* _The problem_
Across all the entries below, how many lines contain the string "uuid"? The number by itself is the answer.

* _Raw data_
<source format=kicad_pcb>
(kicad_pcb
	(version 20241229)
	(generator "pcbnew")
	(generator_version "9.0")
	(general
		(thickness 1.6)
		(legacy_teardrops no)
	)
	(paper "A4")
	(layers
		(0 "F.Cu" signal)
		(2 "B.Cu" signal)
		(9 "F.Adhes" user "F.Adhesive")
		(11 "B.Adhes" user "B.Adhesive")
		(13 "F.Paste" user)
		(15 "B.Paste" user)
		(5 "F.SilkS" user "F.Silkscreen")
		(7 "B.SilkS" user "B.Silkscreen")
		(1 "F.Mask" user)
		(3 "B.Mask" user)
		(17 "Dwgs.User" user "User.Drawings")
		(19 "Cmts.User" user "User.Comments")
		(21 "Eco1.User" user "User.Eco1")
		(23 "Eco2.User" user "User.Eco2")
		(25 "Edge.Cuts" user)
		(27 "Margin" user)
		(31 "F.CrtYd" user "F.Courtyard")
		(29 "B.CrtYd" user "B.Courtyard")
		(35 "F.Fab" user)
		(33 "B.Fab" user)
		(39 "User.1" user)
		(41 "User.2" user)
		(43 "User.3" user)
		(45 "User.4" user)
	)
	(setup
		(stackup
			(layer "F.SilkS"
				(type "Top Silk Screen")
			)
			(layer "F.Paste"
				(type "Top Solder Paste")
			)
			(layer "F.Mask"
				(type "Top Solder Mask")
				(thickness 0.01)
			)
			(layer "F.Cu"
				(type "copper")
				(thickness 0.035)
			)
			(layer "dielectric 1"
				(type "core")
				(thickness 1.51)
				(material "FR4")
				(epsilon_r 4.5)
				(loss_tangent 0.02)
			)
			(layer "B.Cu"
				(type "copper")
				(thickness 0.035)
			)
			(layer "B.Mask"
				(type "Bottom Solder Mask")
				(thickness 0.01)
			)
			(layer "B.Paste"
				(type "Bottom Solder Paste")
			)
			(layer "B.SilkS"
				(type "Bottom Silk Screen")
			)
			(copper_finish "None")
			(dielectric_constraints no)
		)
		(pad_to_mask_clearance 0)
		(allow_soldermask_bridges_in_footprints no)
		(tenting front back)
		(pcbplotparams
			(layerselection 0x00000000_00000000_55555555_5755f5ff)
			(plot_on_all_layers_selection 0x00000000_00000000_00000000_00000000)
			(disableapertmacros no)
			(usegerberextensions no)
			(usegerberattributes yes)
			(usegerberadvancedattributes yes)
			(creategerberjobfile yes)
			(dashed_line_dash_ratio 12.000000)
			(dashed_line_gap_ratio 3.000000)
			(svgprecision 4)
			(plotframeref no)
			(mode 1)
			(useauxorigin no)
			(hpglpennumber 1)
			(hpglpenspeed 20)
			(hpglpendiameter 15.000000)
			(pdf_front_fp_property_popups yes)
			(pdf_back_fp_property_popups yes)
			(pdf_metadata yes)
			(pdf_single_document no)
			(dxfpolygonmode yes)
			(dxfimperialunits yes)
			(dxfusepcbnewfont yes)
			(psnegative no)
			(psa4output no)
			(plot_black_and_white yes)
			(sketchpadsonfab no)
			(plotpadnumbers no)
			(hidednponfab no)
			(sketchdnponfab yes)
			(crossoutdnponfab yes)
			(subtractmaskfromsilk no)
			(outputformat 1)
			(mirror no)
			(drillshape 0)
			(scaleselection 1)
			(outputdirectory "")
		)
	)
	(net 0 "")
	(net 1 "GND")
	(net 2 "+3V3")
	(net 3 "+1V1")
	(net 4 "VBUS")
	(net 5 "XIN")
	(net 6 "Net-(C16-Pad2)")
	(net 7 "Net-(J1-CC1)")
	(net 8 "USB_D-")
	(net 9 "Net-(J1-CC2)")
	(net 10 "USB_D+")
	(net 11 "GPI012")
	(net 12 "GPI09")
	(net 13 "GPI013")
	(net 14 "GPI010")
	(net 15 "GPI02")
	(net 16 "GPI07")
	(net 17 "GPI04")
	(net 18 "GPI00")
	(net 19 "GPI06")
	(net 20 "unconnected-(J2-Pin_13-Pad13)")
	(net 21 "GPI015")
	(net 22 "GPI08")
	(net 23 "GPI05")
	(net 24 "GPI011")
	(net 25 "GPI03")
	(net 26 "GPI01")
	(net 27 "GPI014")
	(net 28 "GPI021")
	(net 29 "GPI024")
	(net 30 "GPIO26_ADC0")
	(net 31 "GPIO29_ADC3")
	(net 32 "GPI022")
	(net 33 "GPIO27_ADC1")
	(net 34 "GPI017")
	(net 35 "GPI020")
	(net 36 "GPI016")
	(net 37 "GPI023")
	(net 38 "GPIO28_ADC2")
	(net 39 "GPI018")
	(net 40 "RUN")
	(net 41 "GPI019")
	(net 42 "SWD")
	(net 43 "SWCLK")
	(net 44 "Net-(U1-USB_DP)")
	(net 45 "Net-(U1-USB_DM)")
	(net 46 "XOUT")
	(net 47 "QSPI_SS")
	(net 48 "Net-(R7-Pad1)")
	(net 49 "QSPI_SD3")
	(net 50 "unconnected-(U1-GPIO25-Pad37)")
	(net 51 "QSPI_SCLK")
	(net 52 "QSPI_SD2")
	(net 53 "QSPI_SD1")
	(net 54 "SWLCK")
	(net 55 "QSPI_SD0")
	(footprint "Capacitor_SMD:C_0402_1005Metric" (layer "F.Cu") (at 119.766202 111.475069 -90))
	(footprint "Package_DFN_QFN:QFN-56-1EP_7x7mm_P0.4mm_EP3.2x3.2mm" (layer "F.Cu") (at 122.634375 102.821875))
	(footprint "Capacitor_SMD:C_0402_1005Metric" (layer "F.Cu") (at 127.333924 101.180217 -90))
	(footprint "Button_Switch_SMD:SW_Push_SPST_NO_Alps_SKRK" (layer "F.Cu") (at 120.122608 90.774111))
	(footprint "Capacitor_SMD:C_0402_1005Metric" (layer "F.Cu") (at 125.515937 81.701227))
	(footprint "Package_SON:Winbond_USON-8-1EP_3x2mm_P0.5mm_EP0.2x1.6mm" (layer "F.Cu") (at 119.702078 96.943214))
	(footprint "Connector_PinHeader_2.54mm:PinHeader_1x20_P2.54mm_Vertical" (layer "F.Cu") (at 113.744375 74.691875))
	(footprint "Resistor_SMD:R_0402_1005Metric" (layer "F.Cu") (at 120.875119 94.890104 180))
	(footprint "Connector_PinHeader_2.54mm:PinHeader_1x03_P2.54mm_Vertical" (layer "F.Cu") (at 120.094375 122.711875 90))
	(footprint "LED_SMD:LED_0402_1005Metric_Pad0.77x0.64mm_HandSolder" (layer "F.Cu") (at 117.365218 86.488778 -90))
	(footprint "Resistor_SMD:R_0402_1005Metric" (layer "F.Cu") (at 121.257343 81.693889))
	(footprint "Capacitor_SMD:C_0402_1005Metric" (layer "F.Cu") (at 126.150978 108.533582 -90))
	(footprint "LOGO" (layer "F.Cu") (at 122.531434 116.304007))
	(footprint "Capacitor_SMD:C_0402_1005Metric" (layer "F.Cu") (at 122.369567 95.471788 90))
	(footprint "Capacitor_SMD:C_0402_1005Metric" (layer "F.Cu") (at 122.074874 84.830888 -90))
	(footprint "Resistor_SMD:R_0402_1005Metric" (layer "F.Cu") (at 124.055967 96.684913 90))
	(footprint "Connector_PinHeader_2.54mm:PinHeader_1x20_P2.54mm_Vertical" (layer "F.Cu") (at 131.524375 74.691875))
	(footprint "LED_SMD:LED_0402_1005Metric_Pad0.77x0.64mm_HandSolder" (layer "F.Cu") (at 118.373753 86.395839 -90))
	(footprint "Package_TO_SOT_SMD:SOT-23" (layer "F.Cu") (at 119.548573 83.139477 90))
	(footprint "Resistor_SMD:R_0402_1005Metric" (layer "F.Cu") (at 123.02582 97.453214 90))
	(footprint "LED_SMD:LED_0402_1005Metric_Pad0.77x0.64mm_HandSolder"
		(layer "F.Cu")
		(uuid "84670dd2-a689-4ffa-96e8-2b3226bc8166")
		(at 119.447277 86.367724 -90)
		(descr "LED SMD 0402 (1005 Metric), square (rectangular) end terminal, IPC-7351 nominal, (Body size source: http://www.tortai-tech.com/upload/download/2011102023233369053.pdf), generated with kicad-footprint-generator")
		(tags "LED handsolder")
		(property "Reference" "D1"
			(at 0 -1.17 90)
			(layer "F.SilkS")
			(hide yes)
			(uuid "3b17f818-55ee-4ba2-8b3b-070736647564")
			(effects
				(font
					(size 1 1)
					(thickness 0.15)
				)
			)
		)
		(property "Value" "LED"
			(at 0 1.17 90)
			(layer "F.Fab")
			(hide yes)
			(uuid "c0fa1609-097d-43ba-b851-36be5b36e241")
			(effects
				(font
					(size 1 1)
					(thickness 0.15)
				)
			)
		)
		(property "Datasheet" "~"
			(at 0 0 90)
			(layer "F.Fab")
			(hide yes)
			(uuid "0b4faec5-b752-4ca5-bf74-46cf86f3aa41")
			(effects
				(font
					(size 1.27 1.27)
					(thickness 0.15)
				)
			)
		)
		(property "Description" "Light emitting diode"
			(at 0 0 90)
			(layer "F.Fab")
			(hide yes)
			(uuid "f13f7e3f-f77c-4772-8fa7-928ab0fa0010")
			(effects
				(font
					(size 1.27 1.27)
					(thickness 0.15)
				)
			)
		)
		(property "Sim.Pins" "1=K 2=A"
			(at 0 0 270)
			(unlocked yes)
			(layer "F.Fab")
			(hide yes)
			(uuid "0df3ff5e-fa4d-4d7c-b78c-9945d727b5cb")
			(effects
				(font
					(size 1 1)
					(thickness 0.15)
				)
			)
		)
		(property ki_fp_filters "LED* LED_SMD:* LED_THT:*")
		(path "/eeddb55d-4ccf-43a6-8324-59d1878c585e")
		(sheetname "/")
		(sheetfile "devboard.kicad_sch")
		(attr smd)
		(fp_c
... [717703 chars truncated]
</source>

...

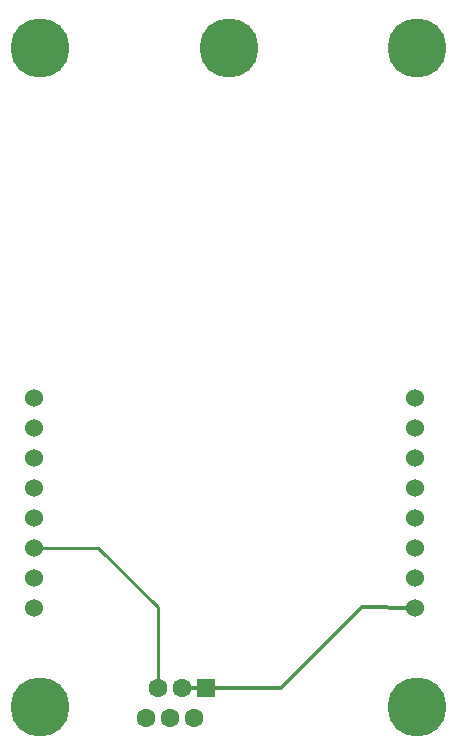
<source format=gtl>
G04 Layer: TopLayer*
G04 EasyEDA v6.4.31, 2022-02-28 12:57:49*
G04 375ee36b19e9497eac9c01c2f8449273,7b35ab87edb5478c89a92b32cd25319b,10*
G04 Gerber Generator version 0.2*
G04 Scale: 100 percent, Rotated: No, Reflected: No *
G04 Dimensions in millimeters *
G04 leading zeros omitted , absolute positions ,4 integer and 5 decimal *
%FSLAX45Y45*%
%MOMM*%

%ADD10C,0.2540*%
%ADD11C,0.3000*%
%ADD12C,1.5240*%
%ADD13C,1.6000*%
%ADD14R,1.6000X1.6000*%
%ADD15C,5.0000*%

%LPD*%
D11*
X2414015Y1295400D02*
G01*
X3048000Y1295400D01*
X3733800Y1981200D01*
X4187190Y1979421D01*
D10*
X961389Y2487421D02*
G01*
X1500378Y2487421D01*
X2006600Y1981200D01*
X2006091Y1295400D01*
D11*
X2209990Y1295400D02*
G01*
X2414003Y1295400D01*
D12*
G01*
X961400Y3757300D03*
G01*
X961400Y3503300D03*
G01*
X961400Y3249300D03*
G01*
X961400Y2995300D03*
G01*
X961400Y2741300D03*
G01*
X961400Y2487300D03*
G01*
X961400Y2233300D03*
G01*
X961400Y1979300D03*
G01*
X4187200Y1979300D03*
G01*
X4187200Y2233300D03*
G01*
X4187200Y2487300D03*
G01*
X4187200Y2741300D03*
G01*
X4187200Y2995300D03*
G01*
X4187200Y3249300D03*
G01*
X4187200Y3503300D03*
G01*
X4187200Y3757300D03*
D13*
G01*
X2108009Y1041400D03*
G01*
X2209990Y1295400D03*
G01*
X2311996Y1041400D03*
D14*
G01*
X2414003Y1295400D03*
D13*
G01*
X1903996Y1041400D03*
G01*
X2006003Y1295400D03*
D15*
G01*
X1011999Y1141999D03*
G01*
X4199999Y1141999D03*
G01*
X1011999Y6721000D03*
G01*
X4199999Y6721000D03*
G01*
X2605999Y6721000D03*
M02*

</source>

* _Answer to this task_
6